◆ SHORT PROBLEM: Output the lines below verbatim, starting at the first line and ending at the line containing "1: (610, 514)", with both of those lines included.

----

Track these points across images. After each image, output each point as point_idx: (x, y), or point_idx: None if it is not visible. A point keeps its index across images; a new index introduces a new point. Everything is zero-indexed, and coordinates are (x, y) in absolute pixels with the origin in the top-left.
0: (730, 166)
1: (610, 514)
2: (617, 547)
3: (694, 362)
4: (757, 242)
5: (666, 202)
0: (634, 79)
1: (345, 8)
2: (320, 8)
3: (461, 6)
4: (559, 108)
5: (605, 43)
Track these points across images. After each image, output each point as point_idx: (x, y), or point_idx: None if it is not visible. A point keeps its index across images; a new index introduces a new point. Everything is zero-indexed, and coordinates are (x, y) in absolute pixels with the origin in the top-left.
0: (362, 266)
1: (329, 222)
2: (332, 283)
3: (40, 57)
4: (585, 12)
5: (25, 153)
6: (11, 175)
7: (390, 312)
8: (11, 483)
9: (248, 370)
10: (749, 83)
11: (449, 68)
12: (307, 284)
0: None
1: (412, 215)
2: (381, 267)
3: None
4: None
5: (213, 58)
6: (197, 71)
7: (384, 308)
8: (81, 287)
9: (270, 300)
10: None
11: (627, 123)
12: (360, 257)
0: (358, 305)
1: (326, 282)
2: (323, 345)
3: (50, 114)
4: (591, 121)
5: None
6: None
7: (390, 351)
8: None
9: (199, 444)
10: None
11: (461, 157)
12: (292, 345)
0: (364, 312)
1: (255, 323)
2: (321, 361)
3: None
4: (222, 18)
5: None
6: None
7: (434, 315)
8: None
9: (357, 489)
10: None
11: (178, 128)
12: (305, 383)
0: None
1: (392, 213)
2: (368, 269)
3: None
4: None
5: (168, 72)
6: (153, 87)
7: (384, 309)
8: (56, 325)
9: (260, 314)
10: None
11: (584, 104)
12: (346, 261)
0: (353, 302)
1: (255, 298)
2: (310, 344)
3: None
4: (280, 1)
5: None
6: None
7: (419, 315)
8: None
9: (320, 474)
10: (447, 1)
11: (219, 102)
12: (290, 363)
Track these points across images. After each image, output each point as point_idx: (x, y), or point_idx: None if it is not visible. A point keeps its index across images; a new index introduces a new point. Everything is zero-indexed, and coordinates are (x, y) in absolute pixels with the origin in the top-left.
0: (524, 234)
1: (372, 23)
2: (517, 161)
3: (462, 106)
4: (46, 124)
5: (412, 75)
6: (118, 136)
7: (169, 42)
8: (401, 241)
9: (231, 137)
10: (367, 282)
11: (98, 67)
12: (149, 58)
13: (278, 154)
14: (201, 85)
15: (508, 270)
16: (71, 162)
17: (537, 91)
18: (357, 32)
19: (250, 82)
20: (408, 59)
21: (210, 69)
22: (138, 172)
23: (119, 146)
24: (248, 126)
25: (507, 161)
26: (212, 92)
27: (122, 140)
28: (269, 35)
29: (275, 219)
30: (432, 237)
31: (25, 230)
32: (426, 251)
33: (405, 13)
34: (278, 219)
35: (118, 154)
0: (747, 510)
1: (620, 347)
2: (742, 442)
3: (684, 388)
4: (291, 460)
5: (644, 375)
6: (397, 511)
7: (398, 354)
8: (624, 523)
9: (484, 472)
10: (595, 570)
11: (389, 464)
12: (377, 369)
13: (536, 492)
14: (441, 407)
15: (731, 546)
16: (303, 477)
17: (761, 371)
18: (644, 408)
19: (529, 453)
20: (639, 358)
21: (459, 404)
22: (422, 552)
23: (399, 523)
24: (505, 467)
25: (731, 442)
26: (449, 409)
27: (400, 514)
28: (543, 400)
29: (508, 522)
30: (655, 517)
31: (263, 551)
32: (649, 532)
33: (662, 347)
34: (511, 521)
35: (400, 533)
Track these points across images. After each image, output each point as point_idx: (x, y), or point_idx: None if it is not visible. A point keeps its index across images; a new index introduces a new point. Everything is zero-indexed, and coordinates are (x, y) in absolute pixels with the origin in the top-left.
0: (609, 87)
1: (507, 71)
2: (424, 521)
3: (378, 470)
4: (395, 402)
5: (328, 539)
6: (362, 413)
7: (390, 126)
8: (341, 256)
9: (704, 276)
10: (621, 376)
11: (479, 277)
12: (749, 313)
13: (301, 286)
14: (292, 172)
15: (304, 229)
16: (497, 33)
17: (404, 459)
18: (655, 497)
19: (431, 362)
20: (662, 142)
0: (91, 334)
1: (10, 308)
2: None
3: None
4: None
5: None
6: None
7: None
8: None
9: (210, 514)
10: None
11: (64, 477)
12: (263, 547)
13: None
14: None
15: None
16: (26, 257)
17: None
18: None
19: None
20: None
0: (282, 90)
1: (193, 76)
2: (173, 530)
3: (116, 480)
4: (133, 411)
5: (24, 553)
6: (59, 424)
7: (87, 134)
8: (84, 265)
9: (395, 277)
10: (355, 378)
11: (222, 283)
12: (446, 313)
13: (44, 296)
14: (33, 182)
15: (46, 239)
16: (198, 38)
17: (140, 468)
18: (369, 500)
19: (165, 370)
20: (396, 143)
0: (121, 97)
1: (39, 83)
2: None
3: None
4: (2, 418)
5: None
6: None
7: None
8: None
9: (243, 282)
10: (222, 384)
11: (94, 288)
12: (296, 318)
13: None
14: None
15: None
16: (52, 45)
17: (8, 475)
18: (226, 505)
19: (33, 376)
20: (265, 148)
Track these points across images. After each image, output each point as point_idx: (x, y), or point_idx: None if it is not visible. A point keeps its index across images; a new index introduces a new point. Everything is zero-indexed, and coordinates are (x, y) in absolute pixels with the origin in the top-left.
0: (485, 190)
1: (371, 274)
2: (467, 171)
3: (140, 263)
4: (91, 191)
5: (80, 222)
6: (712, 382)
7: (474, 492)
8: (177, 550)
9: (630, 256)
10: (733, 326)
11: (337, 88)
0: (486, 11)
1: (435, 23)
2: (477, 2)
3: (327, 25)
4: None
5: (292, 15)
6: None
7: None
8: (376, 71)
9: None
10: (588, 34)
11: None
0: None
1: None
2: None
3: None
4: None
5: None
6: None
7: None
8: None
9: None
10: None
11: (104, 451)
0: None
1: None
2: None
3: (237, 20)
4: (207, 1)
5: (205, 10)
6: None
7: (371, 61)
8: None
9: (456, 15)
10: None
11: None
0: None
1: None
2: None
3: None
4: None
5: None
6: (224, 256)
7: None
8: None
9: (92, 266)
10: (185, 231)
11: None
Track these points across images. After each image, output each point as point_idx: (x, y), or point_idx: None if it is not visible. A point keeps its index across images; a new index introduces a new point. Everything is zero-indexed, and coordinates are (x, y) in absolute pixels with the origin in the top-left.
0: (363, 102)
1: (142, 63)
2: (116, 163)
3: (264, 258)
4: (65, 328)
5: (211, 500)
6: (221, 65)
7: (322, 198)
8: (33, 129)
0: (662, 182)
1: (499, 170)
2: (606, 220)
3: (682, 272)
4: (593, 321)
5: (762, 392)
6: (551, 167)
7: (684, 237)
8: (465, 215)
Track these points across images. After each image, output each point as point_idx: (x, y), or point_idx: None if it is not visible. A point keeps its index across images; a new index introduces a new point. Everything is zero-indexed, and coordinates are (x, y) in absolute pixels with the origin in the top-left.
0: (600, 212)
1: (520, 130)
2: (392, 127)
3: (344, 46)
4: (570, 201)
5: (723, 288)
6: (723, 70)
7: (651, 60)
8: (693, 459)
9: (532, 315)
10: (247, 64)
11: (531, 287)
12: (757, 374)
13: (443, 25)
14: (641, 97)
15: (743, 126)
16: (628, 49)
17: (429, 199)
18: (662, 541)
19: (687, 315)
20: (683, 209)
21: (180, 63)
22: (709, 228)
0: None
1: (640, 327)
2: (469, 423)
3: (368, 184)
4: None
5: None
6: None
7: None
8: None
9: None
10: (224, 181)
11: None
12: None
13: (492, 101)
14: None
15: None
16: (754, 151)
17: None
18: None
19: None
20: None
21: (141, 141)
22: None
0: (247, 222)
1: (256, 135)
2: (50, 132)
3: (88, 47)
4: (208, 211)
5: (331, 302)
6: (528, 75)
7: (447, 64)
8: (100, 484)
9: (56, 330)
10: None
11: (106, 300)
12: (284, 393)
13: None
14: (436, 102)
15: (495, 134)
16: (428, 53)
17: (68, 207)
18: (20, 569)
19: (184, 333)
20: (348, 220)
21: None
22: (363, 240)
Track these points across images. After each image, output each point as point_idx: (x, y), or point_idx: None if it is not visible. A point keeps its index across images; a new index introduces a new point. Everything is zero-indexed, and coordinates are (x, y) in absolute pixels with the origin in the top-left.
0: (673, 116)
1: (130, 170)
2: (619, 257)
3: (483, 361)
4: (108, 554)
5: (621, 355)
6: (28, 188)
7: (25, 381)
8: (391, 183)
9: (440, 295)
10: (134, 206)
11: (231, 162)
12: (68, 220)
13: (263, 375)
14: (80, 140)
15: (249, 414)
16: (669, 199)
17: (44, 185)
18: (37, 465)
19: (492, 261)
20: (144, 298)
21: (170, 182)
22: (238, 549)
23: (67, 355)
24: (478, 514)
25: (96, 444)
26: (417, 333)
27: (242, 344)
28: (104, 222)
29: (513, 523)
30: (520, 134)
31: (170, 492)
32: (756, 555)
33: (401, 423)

----

◆ REPLY:
Track these points across images. After each image, output each point as point_idx: (x, y), or point_idx: None if it is not visible. A point keeps its index across images; a new index introduces a new point. Everything is zero-indexed, and coordinates are (x, y) in absolute pixels with the origin in the top-left.
0: (730, 166)
1: (610, 514)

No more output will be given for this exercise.